An international team of chemists from Lehigh University and Germany have developed a new method for jump-starting common industrial chemical reactions with a single-electron catalyst that regenerates itself during the reaction.

Described as “a slow electron waltz” in the German journal Angewandte Chemie, the potentially novel approach to catalytic reactions employs oxidative additions and reductive eliminations in single electron steps. The process passes a single electron borrowed from titanium (III) through a complex chemical dance that turns substituted benzenes containing pendant epoxides into indoles that are precursors to numerous pharmaceutically important compounds.

The new method avoids the waste of using a “sacrificial” additional metal to cause the reaction, like manganese or zinc, toxic metals that are commonly consumed in reactions employed in the fine chemical, polymer and pharmaceutical industries.  Instead, it employs less than one percent of the titanium catalyst per each mole of primary reactants. Traditional industrial reactions of this type can require just as much catalyst as they do raw feeder materials, making the reactions inefficient and expensive.

“We like to think of this research as a step towards a greener version of free-radical chemistry, said Robert Flowers, chair of Lehigh’s department of chemistry and an author of the paper Catalytic, Atom-Economical Radical Arylation of Epoxides. “Even if you can increase the efficiency of a large-scale industrial reaction by one percent it could save millions of dollars. Plus, any process where you are creating less waste is very important and that is the ultimate goal.”

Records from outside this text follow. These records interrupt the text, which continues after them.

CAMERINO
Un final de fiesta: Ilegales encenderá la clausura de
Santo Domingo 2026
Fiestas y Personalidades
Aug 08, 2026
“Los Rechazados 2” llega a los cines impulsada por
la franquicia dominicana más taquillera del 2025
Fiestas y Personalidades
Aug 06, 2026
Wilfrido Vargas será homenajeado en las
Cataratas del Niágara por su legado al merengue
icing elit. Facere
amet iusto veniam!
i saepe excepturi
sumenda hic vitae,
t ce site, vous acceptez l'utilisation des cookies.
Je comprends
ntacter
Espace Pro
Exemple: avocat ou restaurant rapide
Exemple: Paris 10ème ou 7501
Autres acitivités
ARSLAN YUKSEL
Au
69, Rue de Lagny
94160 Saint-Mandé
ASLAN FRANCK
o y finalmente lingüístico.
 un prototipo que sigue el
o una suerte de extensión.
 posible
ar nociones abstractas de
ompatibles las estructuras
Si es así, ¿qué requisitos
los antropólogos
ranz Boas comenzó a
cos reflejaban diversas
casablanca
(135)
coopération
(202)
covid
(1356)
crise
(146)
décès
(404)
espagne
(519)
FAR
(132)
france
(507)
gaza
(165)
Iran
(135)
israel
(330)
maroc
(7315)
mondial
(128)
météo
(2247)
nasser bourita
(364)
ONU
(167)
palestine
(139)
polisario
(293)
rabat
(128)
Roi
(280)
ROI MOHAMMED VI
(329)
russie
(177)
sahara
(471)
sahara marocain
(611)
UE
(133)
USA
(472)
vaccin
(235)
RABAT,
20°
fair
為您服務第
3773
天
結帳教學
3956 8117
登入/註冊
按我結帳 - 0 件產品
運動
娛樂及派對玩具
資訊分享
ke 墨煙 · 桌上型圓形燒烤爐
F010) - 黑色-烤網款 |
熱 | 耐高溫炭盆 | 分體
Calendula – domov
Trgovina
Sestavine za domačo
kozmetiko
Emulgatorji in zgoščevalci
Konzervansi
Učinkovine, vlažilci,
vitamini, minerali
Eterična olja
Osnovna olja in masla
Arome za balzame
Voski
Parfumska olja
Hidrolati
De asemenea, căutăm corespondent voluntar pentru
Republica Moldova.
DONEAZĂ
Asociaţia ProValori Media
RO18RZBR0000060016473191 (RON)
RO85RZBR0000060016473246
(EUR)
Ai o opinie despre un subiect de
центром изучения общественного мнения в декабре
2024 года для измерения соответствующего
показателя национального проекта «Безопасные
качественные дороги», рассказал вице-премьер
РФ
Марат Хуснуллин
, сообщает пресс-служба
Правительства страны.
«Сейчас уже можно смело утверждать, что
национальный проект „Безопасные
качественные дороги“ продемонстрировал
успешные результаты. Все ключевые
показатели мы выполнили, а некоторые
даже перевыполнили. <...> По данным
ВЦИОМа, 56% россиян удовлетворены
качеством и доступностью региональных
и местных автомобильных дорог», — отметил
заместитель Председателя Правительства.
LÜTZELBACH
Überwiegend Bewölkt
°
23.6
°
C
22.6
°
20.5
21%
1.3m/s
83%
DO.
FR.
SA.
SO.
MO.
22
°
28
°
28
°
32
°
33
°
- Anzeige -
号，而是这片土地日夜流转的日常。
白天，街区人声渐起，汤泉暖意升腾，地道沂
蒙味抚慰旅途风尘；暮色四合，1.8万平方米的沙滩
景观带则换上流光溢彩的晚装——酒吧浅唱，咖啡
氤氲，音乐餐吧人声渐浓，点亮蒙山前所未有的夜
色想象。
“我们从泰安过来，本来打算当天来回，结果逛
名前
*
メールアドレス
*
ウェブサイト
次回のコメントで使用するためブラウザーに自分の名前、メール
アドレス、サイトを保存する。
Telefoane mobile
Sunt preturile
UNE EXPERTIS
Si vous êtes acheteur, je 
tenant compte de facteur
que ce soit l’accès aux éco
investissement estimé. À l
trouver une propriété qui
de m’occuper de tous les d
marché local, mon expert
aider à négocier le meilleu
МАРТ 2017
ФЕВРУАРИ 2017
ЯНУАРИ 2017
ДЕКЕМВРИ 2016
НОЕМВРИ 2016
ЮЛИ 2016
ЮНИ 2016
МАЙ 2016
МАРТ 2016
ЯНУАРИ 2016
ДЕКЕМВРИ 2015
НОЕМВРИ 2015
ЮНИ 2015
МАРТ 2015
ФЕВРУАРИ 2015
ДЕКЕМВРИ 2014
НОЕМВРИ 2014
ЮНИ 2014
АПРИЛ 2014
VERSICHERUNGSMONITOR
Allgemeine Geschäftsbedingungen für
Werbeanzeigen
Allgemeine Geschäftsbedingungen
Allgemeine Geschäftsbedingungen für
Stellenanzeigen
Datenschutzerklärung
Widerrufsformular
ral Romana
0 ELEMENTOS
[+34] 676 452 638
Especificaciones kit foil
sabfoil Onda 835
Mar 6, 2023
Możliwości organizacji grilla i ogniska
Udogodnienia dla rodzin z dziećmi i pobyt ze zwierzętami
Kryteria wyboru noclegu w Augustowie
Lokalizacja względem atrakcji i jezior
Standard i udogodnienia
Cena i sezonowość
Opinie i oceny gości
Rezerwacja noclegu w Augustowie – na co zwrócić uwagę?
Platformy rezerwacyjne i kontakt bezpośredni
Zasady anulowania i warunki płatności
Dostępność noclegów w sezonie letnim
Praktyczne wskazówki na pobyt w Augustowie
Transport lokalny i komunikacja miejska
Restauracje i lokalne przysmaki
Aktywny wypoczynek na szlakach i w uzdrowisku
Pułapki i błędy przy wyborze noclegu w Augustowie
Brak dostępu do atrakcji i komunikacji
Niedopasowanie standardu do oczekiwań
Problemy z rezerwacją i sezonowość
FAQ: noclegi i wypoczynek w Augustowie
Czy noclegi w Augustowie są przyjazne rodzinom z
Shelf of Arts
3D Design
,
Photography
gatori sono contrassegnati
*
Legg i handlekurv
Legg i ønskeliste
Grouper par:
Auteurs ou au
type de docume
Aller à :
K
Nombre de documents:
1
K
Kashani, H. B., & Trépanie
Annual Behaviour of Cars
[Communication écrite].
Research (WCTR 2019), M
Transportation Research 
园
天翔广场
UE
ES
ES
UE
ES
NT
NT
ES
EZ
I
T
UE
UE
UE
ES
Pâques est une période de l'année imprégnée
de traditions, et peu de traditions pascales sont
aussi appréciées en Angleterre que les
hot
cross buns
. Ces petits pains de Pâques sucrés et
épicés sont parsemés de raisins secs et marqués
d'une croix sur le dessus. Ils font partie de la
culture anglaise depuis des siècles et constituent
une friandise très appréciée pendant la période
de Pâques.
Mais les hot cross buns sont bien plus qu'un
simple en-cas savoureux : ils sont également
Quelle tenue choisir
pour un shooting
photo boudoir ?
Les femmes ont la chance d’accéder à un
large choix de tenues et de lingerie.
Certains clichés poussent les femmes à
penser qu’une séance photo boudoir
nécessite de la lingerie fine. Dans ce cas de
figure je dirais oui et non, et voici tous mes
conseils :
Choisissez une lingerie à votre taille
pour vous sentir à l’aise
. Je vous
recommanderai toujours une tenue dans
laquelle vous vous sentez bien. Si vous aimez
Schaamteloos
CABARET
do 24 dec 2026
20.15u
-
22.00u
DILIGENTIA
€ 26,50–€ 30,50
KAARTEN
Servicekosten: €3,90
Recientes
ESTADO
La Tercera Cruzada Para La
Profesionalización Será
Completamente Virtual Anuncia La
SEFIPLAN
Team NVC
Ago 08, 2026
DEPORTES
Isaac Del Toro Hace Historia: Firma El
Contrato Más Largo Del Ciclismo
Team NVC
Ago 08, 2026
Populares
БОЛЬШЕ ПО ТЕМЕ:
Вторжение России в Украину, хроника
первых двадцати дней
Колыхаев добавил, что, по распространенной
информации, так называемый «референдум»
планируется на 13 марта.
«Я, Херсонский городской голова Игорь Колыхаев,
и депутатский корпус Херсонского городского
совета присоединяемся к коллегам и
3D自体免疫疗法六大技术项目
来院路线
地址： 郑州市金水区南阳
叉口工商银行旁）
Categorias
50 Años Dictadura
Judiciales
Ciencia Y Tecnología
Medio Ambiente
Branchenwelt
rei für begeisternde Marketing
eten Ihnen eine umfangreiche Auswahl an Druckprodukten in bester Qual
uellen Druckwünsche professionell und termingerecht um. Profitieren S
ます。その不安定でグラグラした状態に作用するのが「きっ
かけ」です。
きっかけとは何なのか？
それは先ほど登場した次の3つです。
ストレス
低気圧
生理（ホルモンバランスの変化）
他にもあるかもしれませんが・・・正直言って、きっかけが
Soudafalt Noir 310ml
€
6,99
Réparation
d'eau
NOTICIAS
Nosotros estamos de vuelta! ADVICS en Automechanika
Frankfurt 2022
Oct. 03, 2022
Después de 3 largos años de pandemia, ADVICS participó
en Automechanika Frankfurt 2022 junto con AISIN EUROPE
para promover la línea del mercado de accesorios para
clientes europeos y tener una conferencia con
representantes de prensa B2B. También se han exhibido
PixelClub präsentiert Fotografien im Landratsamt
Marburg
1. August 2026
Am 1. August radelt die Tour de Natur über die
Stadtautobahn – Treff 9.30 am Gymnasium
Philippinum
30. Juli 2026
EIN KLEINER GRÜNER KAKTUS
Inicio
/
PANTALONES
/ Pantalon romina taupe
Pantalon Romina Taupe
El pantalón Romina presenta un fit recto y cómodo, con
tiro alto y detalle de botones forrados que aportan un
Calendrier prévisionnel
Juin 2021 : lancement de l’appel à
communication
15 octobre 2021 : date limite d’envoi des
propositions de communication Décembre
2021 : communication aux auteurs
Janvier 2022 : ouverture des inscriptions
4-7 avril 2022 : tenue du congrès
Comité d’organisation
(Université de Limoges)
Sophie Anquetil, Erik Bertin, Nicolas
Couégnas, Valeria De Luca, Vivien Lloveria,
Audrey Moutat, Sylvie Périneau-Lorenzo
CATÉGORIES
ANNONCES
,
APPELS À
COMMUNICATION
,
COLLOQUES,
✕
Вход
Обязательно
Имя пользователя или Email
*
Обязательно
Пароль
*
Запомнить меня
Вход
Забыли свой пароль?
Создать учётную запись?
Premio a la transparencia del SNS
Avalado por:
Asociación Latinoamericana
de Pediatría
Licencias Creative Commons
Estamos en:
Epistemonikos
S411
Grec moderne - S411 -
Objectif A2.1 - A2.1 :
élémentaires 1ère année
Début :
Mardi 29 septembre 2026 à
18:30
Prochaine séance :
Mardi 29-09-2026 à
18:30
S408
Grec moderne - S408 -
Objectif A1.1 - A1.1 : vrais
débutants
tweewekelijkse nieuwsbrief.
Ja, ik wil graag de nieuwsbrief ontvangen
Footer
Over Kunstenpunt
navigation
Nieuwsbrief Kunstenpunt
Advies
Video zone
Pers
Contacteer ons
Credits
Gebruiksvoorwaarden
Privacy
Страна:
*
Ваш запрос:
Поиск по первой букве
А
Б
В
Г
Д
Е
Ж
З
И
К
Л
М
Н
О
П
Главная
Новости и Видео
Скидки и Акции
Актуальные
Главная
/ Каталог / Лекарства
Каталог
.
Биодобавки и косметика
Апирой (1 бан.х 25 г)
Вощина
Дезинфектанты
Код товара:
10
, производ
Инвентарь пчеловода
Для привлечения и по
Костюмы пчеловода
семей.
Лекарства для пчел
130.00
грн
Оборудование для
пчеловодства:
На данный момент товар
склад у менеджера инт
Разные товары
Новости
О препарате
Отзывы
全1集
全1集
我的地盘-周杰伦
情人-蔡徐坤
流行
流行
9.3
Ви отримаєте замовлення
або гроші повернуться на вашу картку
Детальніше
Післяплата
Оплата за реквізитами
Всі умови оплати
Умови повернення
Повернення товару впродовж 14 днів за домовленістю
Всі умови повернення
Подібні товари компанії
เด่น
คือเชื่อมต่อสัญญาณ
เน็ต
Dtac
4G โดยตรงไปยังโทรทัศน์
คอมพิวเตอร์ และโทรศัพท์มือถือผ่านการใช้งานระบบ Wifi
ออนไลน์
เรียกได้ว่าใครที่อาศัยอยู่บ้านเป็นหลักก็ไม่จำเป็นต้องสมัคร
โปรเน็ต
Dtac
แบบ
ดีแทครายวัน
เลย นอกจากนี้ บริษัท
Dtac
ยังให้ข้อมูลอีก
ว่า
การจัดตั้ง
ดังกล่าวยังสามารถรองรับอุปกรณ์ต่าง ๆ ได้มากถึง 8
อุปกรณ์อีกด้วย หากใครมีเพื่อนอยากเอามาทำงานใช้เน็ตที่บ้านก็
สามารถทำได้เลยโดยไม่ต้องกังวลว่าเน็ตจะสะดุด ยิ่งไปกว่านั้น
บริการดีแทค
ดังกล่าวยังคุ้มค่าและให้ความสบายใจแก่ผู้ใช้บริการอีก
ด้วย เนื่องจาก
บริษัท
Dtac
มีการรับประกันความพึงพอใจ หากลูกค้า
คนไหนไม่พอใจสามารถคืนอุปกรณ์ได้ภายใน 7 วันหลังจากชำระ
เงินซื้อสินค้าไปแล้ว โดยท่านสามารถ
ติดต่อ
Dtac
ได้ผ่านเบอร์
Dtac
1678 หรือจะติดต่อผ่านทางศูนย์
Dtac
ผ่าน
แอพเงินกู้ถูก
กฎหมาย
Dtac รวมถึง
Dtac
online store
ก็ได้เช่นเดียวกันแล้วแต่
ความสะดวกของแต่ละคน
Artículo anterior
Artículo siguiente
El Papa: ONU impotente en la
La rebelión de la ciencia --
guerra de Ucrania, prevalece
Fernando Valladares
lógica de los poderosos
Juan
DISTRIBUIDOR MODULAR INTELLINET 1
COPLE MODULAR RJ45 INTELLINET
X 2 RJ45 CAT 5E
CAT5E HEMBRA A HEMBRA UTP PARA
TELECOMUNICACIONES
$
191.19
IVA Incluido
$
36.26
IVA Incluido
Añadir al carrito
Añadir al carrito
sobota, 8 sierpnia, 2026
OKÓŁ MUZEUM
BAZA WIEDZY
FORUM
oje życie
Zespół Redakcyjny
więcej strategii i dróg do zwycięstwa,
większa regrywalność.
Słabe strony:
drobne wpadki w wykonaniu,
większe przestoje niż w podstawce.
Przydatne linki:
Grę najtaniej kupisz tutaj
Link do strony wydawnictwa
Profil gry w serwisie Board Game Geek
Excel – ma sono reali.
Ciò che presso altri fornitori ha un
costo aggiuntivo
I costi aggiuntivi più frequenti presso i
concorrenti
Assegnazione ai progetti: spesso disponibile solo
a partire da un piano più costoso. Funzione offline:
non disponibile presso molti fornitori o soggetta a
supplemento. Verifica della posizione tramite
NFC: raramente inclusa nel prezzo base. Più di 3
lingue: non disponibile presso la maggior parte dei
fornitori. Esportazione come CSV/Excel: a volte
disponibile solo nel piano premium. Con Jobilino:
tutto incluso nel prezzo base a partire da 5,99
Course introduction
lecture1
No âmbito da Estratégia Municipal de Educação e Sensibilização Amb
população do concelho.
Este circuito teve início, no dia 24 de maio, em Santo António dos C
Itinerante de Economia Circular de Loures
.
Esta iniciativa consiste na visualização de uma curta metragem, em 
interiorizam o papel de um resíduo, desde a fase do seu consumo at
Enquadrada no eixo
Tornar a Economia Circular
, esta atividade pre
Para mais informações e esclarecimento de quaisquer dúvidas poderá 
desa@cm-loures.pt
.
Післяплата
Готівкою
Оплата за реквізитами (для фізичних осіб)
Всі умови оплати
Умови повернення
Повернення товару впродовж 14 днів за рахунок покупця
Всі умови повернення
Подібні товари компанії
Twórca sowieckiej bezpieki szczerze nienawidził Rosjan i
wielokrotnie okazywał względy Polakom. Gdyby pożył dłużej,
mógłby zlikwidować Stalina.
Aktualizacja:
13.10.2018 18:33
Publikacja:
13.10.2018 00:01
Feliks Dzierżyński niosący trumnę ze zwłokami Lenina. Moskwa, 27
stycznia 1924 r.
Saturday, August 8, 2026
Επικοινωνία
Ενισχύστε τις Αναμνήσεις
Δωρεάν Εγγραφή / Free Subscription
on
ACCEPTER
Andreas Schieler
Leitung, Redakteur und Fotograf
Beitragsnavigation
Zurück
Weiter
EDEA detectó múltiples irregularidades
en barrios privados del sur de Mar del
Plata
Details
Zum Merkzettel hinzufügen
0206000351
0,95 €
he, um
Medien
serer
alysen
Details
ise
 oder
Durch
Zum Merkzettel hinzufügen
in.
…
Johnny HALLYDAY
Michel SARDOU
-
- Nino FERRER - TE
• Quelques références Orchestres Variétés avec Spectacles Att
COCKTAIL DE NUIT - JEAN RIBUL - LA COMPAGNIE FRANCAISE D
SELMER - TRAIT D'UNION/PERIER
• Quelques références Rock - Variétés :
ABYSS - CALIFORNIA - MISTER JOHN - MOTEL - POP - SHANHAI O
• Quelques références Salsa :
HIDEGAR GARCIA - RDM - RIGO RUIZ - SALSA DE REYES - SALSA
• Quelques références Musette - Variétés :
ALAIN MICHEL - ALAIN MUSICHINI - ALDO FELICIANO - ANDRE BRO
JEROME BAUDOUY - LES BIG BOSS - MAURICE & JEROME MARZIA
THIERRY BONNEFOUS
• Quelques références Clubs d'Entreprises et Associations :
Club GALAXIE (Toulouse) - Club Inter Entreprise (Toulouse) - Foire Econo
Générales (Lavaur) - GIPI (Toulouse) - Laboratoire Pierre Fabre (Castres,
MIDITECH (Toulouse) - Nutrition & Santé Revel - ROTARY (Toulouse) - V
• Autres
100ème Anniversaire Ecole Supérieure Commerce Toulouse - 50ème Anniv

Industrial-scale chemistry is all about synthesizing complex compounds from molecularly simply, raw materials. The fewer steps to turn “feed stocks,” derived from petroleum, into complex products or fine chemicals, the more efficient, cheaper and green the industry can be.

Flowers and his colleagues exploited the innate capability of titanocene, in which titanium undergoes reversible electron-transfer reactions. “Once we generate the intermediate free radical, it reduces the titanium and regenerates it,” said Flowers. “So you get electron transfer to the substrate, an intra-molecular reaction and then electron transfer back to the metal.”

The research team used infrared spectroscopy to observe the reduction of titanium (IV) to (III), watched the catalyst levels decrease as the starting material converted to a final product, then monitored the titanium catalyst rise back to its initial concentration. Placing more starting material into the reaction—and no further catalyst—continued the reaction.

The development of efficient catalytic reactions is one of the central goals of synthetic chemistry and arguably the most important for the invention of novel, sustainable processes.  Radical based transformations are among the most attractive methods for use in catalytic cycles. Flowers’ research team and collaborations revolve around developing new synthetic reactions and exploring the molecular mechanisms behind them.  They are currently examining intermolecular reactions and additions initiated through single electron reduction of other functional groups including ketones, aldehydes, and esters.

The research was funded by the National Science Foundation and the Deutsche Forschungsgemeinschaft. The study was conducted by Professor Andreas Gansäuer, Maike Behlendorf, Daniel von Laufenberg, André Fleckhaus and Christian Kube of the Universität Bonn; and Flowers and Dhandapani V. Sadasivam of the Department of Chemistry at Lehigh University.